You can also see the size of the average range between minimum and maximum values for each time point.

lapply(summ_data_list, function(x) sprintf("%.2f", mean(x$range))) %>%
  data.frame() %>% t() %>% kable(format = "markdown")


commit_suicide	17.02
suicide_statistics	20.35
suicide	24.46
suicide_hotline_number	16.20
suicide_quotes_suicidal_quotes	22.35
suicide_prevention	39.25
suicidal_thoughts	30.95
how_to_commit_suicide	17.02
teen_suicide	24.46
suicide_song_suicide_songs	25.11

This means that, if you chose the run with the highest search volume for any particular date, you'd expect to be able to say "suicide statistics" was 20.35 (searches per 10M) higher than if you were to choose the run with the lowest search volume. We can also see how large this range can be:

lapply(summ_data_list, function(x) sprintf("%.2f", max(x$range))) %>%
  data.frame() %>% t() %>% kable(format = "markdown")


commit_suicide	39.08
suicide_statistics	42.42
suicide	57.37
suicide_hotline_number	39.76
suicide_quotes_suicidal_quotes	46.24
suicide_prevention	117.79
suicidal_thoughts	61.67
how_to_commit_suicide	39.08
teen_suicide	57.37
suicide_song_suicide_songs	61.05

This means that for one date, the difference between the highest and lowest pull for searches with the query "suicide prevention" was 118 searches per 10M. Given that this is daily data, that is a difference of approximately 11,000 searches in a single day!
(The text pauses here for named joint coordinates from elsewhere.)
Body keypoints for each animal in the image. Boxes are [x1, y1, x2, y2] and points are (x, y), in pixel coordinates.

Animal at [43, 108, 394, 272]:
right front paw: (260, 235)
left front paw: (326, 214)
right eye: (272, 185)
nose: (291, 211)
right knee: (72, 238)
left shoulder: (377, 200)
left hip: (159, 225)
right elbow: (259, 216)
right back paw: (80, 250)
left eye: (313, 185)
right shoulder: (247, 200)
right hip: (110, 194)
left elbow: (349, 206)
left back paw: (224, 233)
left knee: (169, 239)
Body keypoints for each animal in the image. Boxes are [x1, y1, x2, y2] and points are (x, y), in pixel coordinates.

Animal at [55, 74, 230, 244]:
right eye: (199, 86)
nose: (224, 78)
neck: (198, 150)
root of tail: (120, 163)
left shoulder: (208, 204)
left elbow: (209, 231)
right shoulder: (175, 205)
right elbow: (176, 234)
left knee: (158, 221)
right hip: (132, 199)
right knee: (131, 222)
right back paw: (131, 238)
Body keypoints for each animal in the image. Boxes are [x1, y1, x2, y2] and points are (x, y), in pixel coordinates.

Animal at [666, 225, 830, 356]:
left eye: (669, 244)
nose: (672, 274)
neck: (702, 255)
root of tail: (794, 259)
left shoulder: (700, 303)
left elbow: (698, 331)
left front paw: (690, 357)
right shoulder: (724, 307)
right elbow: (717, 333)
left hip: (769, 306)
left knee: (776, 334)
We can visualize how different individual runs are from the mean with a dot plot. We use searches for "commit suicide" as an example. Each vertical line is a (randomly sampled) date. The black line is the mean for all runs, and the colored dots represent a different run.

set.seed(1234)
df <- full_data_list[[1]]
long_df <- melt(df %>% filter(complete.cases(.)) %>% sample_n(60), id = "timestamp", value.name = "searches", variable.name = "run")
long_df$run <- gsub("run", "", long_df$run)
long_df$timestamp <- ymd(long_df$timestamp)
long_df <- long_df %>% arrange(timestamp)

grouped_df <- long_df %>% group_by(timestamp) %>% summarise(meansearches = mean(searches, na.rm = T)) %>% ungroup()

p <- ggplot(long_df)
p <- p + geom_vline(aes(xintercept = timestamp), linetype = "dotted")
p <- p + geom_point(aes(x = timestamp, y = searches, col = run))
s1 <- seq.Date(min(ymd(long_df$timestamp)), max(ymd(long_df$timestamp)) + 28, by = "1 month")
p <- p + scale_x_date(
    lim = c(min(s1), max(s1)),
    breaks = s1,
    labels = function(x) format(x, format = "%b %Y")
  )
p <- p + geom_line(data = grouped_df, aes(x=timestamp, y = meansearches))
p <- p + theme_classic()
p <- p + theme(axis.text.x = element_text(angle = 55, hjust = 1))
p <- p + labs(
  x = "Date",
  y = "Query Fraction for 'Commit Suicide'",
  col = "API Run"
)

ggsave("./output/commitsuicide_dotplot.png", p, width = 10, height = 4)

commitsuicide-dotplot

In summary, when you request the search volume for a given term on a given date from the Google Trends API, you need to know that this data is sampled. From this basic test, it seems that the data Google returns is, in itself, highly variable -- even when you request the same data for the same terms within just a few seconds of each other. Standard statistical analyses that assume each data point is its true value (rather than a value with randomness of its own) will underestimate standard errors.